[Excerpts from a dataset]

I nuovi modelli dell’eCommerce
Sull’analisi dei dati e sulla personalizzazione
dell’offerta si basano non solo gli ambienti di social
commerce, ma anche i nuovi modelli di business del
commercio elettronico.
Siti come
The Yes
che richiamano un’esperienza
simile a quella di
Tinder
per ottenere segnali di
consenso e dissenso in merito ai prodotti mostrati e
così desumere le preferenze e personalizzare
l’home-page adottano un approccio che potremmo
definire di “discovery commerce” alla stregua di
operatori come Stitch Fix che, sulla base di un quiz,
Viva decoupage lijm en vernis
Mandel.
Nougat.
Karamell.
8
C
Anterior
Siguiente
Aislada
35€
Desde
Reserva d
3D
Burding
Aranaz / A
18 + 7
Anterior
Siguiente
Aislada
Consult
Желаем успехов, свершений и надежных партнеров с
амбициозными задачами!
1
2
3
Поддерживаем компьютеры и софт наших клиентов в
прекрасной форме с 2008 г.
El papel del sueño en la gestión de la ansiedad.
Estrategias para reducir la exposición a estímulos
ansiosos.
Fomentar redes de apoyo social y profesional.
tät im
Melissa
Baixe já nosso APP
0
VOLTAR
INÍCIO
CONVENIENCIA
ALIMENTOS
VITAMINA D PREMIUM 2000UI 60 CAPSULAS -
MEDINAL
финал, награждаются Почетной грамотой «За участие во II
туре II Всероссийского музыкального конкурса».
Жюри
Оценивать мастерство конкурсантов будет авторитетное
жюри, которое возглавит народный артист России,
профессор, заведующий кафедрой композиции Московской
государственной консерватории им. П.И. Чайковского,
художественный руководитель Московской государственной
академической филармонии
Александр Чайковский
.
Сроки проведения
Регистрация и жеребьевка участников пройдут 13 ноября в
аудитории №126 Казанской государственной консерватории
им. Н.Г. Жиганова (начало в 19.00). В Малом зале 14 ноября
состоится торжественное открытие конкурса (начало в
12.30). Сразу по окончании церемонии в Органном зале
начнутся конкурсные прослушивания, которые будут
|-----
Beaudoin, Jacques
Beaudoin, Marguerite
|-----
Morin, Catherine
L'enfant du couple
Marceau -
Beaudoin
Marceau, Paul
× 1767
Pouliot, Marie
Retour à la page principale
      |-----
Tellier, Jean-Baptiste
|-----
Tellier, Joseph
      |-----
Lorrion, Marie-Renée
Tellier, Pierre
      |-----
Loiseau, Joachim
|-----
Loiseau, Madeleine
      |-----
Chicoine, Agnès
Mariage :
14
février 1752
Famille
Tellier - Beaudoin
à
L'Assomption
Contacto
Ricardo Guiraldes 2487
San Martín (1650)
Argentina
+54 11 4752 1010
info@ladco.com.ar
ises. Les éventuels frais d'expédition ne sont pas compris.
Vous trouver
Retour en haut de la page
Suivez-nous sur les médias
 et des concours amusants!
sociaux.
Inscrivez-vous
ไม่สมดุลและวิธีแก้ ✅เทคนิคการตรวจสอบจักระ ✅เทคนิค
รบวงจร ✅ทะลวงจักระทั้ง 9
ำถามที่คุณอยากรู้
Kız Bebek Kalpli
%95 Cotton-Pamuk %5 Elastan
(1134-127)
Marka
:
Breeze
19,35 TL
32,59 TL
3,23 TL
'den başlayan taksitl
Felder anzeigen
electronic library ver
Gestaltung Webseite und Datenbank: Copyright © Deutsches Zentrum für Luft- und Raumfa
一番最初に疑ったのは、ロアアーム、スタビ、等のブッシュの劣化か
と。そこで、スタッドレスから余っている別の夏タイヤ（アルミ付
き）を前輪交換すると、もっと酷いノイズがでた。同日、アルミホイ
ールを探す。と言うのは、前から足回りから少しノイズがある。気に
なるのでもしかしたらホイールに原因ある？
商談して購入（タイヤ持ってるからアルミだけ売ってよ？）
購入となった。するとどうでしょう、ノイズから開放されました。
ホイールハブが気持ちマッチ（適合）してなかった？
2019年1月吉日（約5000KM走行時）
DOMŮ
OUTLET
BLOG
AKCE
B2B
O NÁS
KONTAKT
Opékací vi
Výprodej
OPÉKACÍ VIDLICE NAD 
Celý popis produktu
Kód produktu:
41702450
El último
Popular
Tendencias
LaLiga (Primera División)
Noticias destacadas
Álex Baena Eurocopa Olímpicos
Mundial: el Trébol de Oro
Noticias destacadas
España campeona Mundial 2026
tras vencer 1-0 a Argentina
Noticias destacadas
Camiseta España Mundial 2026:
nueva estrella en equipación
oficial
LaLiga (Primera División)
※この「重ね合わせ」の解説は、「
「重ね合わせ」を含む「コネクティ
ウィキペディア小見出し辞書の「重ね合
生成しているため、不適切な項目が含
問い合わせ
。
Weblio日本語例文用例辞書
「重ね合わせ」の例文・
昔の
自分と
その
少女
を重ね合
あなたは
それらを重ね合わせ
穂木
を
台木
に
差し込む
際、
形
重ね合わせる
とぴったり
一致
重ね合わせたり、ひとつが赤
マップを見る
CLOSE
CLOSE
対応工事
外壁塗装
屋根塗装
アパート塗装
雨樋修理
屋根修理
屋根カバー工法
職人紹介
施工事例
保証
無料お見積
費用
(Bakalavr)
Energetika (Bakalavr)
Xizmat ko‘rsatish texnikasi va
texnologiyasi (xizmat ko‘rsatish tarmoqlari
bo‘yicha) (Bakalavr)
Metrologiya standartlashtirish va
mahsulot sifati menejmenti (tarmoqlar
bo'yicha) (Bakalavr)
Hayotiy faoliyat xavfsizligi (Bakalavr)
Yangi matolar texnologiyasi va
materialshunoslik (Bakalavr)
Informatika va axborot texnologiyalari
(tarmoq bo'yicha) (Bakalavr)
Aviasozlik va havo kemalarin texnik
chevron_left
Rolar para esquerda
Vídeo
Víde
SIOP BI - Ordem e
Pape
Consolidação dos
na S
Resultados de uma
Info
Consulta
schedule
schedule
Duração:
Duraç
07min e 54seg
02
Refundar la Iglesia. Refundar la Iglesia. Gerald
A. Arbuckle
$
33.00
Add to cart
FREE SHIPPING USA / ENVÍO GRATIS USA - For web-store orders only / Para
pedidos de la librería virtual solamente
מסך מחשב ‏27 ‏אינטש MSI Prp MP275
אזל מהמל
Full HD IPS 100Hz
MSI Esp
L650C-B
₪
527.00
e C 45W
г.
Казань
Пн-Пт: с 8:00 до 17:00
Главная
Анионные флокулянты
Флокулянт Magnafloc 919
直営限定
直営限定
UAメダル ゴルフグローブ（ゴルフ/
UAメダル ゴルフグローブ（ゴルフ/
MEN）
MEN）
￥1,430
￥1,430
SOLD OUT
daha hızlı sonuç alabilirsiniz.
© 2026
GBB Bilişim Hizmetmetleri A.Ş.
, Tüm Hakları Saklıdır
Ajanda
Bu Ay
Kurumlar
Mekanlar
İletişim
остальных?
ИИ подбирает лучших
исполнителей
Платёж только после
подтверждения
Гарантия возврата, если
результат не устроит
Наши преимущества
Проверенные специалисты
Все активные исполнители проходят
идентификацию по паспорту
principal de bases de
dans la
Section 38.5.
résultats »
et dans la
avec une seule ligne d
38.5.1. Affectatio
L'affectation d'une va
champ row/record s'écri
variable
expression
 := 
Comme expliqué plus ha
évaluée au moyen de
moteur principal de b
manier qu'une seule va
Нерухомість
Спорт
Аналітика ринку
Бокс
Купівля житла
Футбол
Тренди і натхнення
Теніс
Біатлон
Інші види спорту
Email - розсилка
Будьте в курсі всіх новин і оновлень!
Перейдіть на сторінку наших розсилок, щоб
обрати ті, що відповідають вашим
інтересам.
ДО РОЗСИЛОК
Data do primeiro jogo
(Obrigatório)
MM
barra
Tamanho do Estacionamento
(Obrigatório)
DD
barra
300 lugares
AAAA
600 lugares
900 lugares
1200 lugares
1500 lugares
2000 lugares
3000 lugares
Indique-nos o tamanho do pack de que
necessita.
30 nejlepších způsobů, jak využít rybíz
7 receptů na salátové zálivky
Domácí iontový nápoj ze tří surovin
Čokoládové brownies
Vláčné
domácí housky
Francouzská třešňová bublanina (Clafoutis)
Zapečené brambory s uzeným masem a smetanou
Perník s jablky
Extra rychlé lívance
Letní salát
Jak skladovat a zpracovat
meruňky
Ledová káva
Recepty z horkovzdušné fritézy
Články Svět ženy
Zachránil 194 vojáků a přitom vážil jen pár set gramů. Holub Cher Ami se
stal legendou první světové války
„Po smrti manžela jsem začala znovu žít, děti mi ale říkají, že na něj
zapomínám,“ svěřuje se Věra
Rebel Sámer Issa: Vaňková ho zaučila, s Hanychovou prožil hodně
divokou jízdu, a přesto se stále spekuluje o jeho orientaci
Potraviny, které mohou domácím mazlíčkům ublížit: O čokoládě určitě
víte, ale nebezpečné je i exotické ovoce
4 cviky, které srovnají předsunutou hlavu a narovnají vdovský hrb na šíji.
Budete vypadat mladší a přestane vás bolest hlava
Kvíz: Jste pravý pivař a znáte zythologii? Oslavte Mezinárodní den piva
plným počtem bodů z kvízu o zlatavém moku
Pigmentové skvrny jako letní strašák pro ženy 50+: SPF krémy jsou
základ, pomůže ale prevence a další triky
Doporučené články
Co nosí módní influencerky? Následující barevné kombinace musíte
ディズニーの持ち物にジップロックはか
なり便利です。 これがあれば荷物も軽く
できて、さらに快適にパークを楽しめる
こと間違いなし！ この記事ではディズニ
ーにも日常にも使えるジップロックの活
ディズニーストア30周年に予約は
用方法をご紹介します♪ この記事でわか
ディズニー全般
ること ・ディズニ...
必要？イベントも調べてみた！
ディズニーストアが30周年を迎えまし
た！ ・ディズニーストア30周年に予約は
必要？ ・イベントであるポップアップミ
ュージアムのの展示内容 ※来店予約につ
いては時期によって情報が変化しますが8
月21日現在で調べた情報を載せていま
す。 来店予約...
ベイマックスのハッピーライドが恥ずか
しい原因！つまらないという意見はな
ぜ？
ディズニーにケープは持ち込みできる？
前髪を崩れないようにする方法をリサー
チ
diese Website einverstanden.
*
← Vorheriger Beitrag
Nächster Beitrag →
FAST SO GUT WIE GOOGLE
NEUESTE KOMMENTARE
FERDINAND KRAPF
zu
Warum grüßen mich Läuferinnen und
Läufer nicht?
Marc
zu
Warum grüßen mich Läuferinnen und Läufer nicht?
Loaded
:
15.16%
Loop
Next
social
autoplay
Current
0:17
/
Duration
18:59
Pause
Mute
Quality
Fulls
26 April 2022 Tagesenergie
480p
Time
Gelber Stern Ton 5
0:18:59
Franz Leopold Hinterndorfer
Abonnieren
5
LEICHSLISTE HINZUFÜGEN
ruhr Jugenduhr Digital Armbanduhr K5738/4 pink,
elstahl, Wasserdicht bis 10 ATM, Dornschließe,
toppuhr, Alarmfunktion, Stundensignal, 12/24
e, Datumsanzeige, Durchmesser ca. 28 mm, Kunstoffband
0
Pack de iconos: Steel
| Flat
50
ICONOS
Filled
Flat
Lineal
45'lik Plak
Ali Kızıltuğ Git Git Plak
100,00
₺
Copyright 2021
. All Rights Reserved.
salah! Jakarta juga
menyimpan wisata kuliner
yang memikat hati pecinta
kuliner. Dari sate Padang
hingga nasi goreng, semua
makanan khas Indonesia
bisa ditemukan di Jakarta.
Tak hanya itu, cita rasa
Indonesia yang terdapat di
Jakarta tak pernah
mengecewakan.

YOUR ASSIGNMENT: Format the lines from the beginning of the rows up to and including the line containing "государственной консерватории им." as a Markdown table with the columns No. and Line. Number each line in order and leave out any blank lines.

RESULT:
| No. | Line |
|---|---|
| 1 | I nuovi modelli dell’eCommerce |
| 2 | Sull’analisi dei dati e sulla personalizzazione |
| 3 | dell’offerta si basano non solo gli ambienti di social |
| 4 | commerce, ma anche i nuovi modelli di business del |
| 5 | commercio elettronico. |
| 6 | Siti come |
| 7 | The Yes |
| 8 | che richiamano un’esperienza |
| 9 | simile a quella di |
| 10 | Tinder |
| 11 | per ottenere segnali di |
| 12 | consenso e dissenso in merito ai prodotti mostrati e |
| 13 | così desumere le preferenze e personalizzare |
| 14 | l’home-page adottano un approccio che potremmo |
| 15 | definire di “discovery commerce” alla stregua di |
| 16 | operatori come Stitch Fix che, sulla base di un quiz, |
| 17 | Viva decoupage lijm en vernis |
| 18 | Mandel. |
| 19 | Nougat. |
| 20 | Karamell. |
| 21 | 8 |
| 22 | C |
| 23 | Anterior |
| 24 | Siguiente |
| 25 | Aislada |
| 26 | 35€ |
| 27 | Desde |
| 28 | Reserva d |
| 29 | 3D |
| 30 | Burding |
| 31 | Aranaz / A |
| 32 | 18 + 7 |
| 33 | Anterior |
| 34 | Siguiente |
| 35 | Aislada |
| 36 | Consult |
| 37 | Желаем успехов, свершений и надежных партнеров с |
| 38 | амбициозными задачами! |
| 39 | 1 |
| 40 | 2 |
| 41 | 3 |
| 42 | Поддерживаем компьютеры и софт наших клиентов в |
| 43 | прекрасной форме с 2008 г. |
| 44 | El papel del sueño en la gestión de la ansiedad. |
| 45 | Estrategias para reducir la exposición a estímulos |
| 46 | ansiosos. |
| 47 | Fomentar redes de apoyo social y profesional. |
| 48 | tät im |
| 49 | Melissa |
| 50 | Baixe já nosso APP |
| 51 | 0 |
| 52 | VOLTAR |
| 53 | INÍCIO |
| 54 | CONVENIENCIA |
| 55 | ALIMENTOS |
| 56 | VITAMINA D PREMIUM 2000UI 60 CAPSULAS - |
| 57 | MEDINAL |
| 58 | финал, награждаются Почетной грамотой «За участие во II |
| 59 | туре II Всероссийского музыкального конкурса». |
| 60 | Жюри |
| 61 | Оценивать мастерство конкурсантов будет авторитетное |
| 62 | жюри, которое возглавит народный артист России, |
| 63 | профессор, заведующий кафедрой композиции Московской |
| 64 | государственной консерватории им. П.И. Чайковского, |